I tried something not dissimilar, but without AI models: having webpages rendere...

I tried something not dissimilar, but without AI models: having webpages rendered in a real browser, but "headless". But there was really no way for the webpage to detect it was "headless": I'd render in a real browser, in an actual X session, under Xephyr. And I wouldn't be showing that Xephyr X server (so I wouldn't see what that real browser was rendering).

I'd then put gray rectangles on what where ads and only show visually that, with the grey rectangles, after having covered the ads with gray rectangles.

I just did it as some quick proof-of-concept: there are plenty different ways to do this but I liked that one.

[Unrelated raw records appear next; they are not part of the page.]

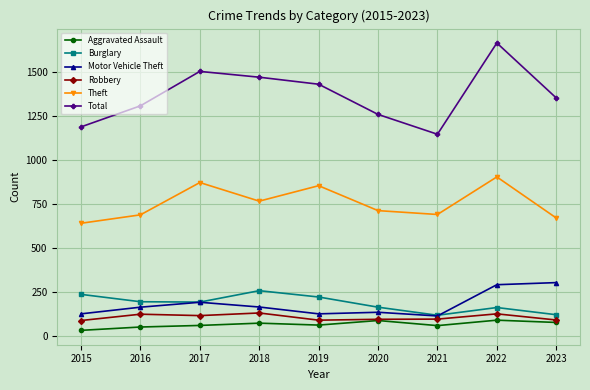

Which series changed the most between 2016 and 2018?

Total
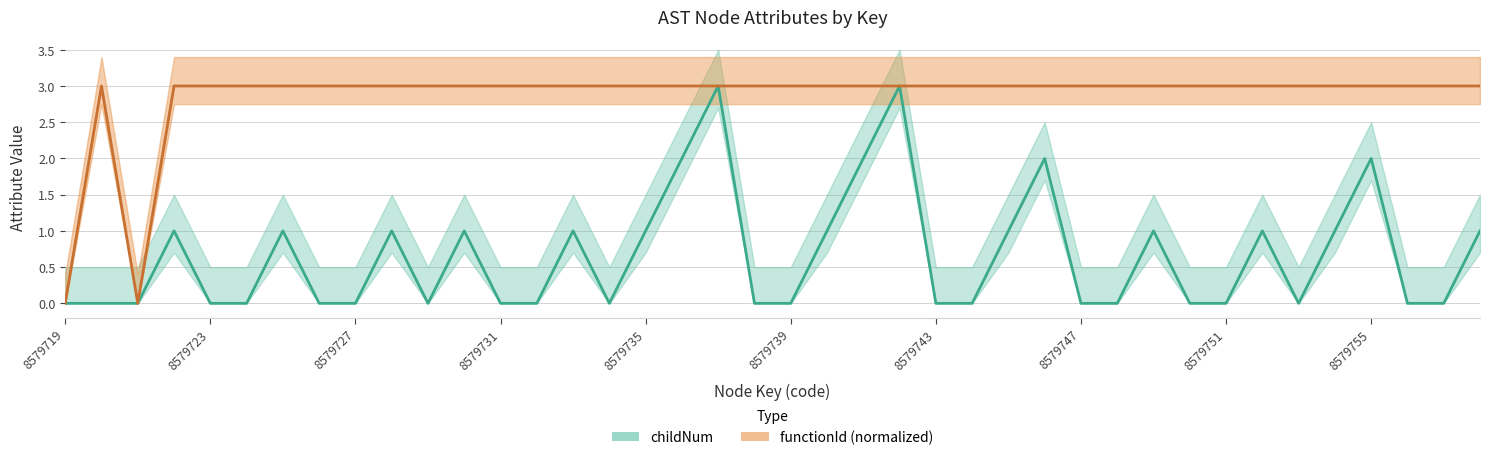

What is the value of the childNum point at the 28th from the left?

2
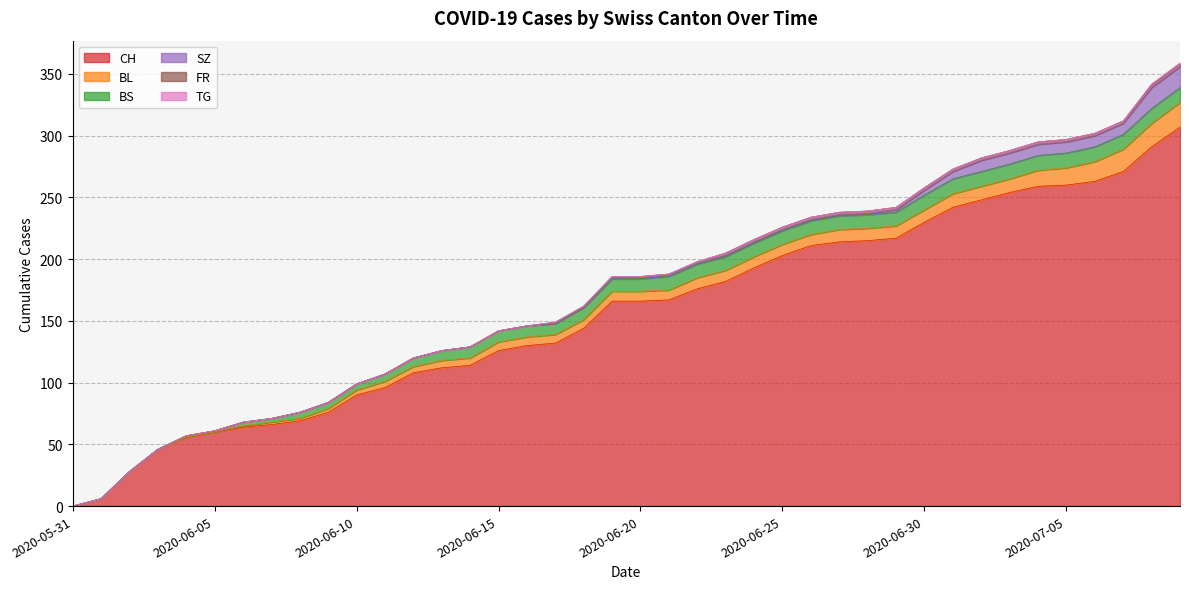

What is the maximum value shown in the chart?

307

It's not dissimilar to services that renders a webpage on x different devices, without you needing to open that webpage on all these devices.

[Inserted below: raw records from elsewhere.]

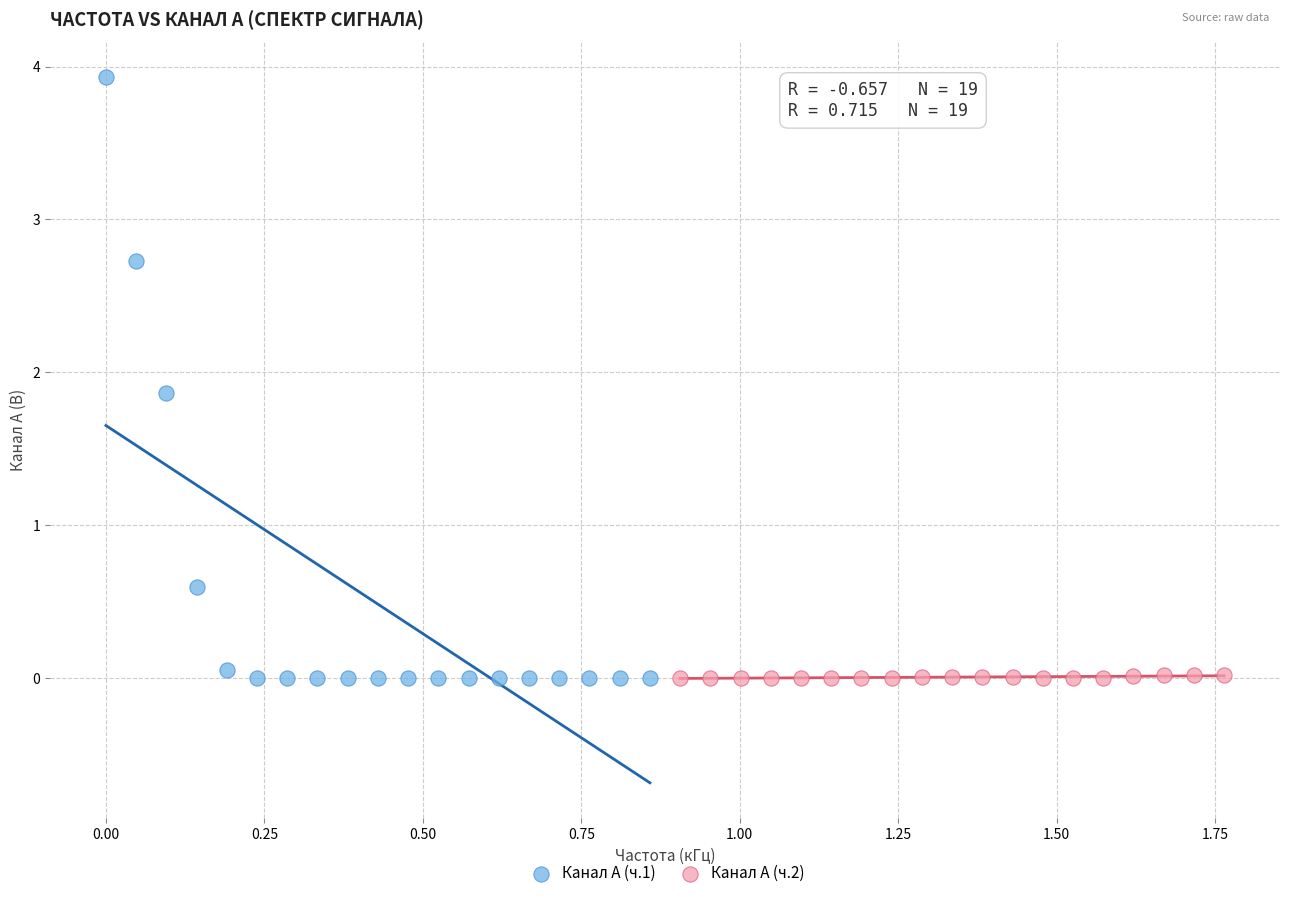

Which series has the widest spread of Y values?

Канал A (ч.1)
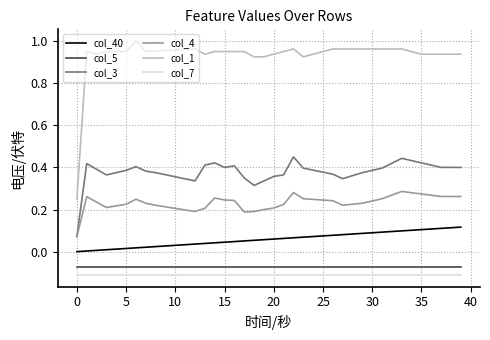

Which series has the widest spread of values?

col_1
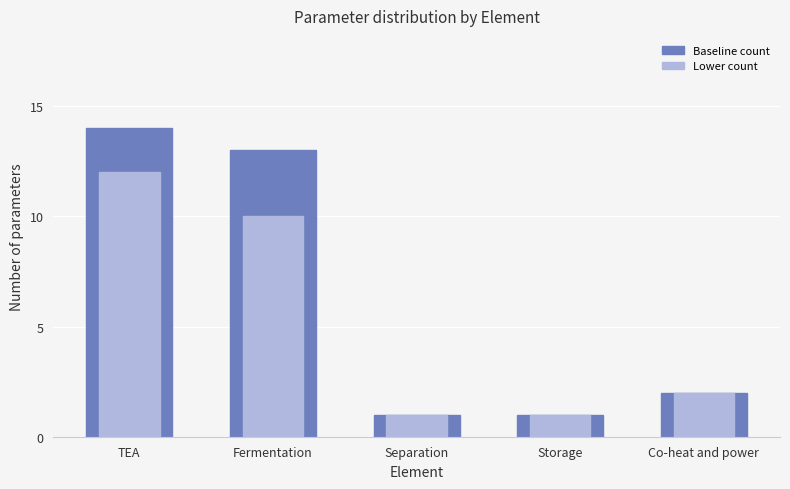

Reading left to right, extract all data points from this chart.

Baseline count: 14	13	1	1	2
Lower count: 12	10	1	1	2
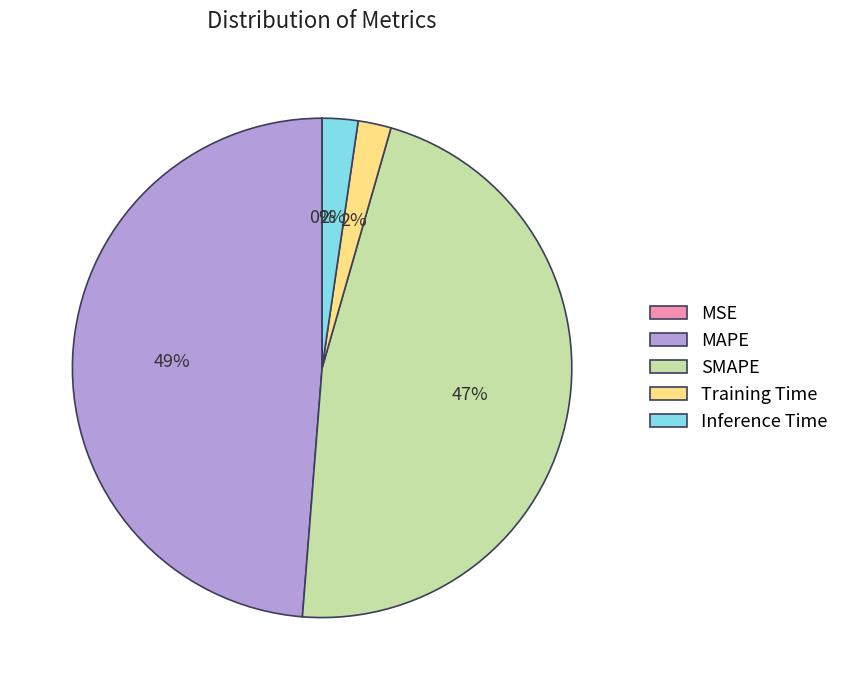

Do SMAPE and Inference Time together represent more than half of the pie?

No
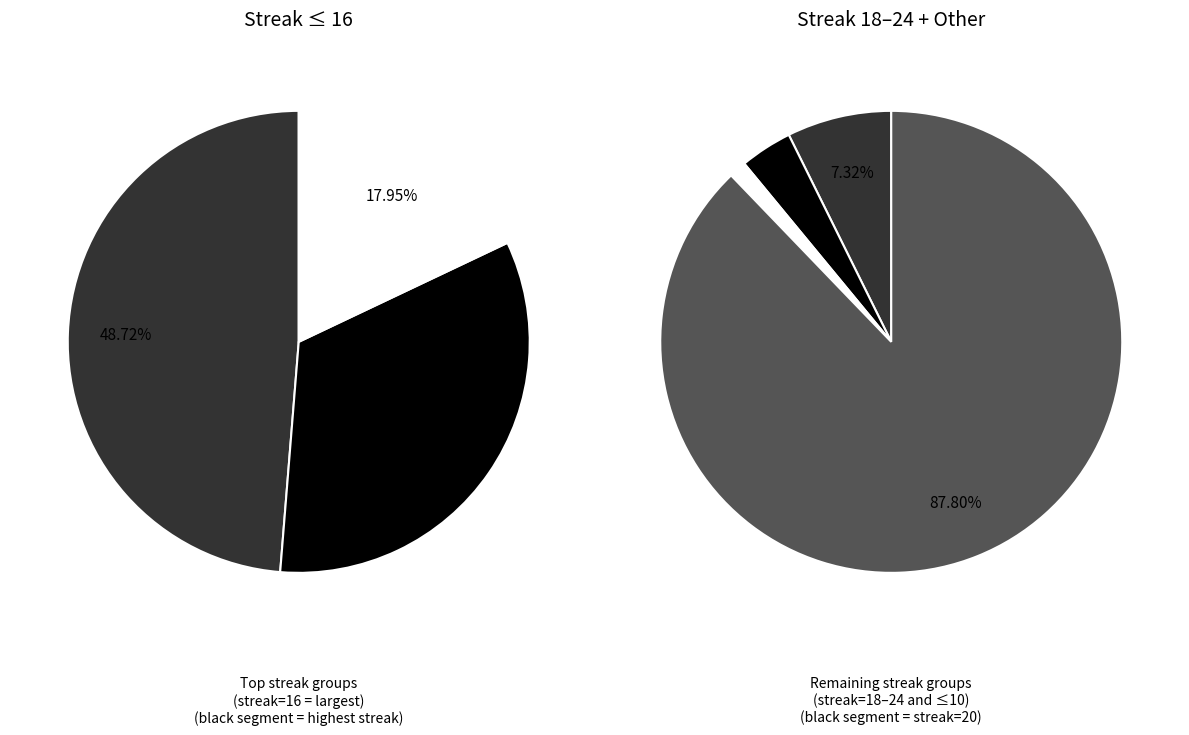

True or false: maxStreak_16 accounts for 30% of the total.

False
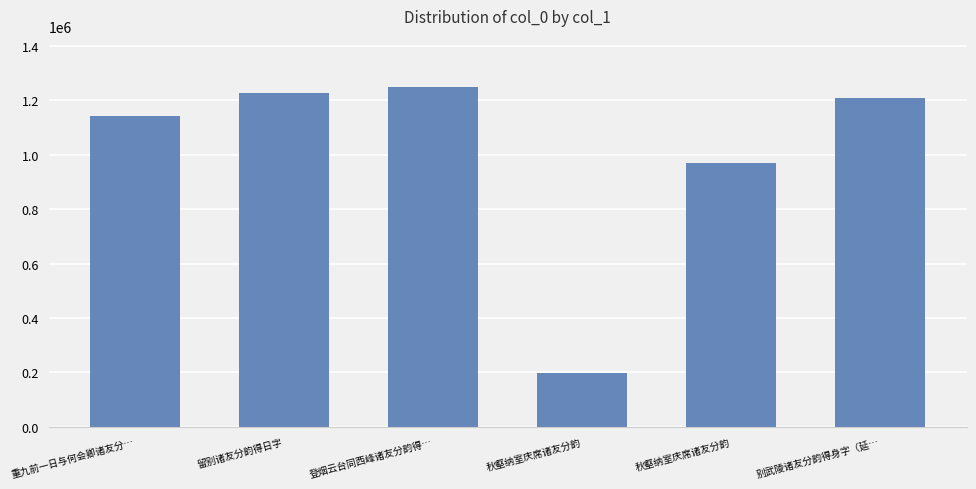

How many values are below 1208709?

3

But the issue is that while it's relatively easy to get rid of ads, it's near impossible to get rid of submarine articles/blogs and it's getting harder and harder by the day to get rid of all the pointless webpages generated by ChatGPT or other LLMs that are flooding the web.

Meanwhile sticking to the sites I know (Wikipedia / HN / used car sales websites / a few forums I frequent etc.) and running a DNS locally that blocks hundreds of thousands of domains (and entire countries) is quite effective (I run unbound, which I like a lot for it's got many features and can block domains/subdomains using wildcards).

I'm pretty sure detecting and covering ads before displaying a webpage can be done but I'd say the bigger problem is submarines and overall terribly poor quality LLM generated webpages.

So basically: is it even worth it to detect ads while the web has now got a much bigger problem than ads?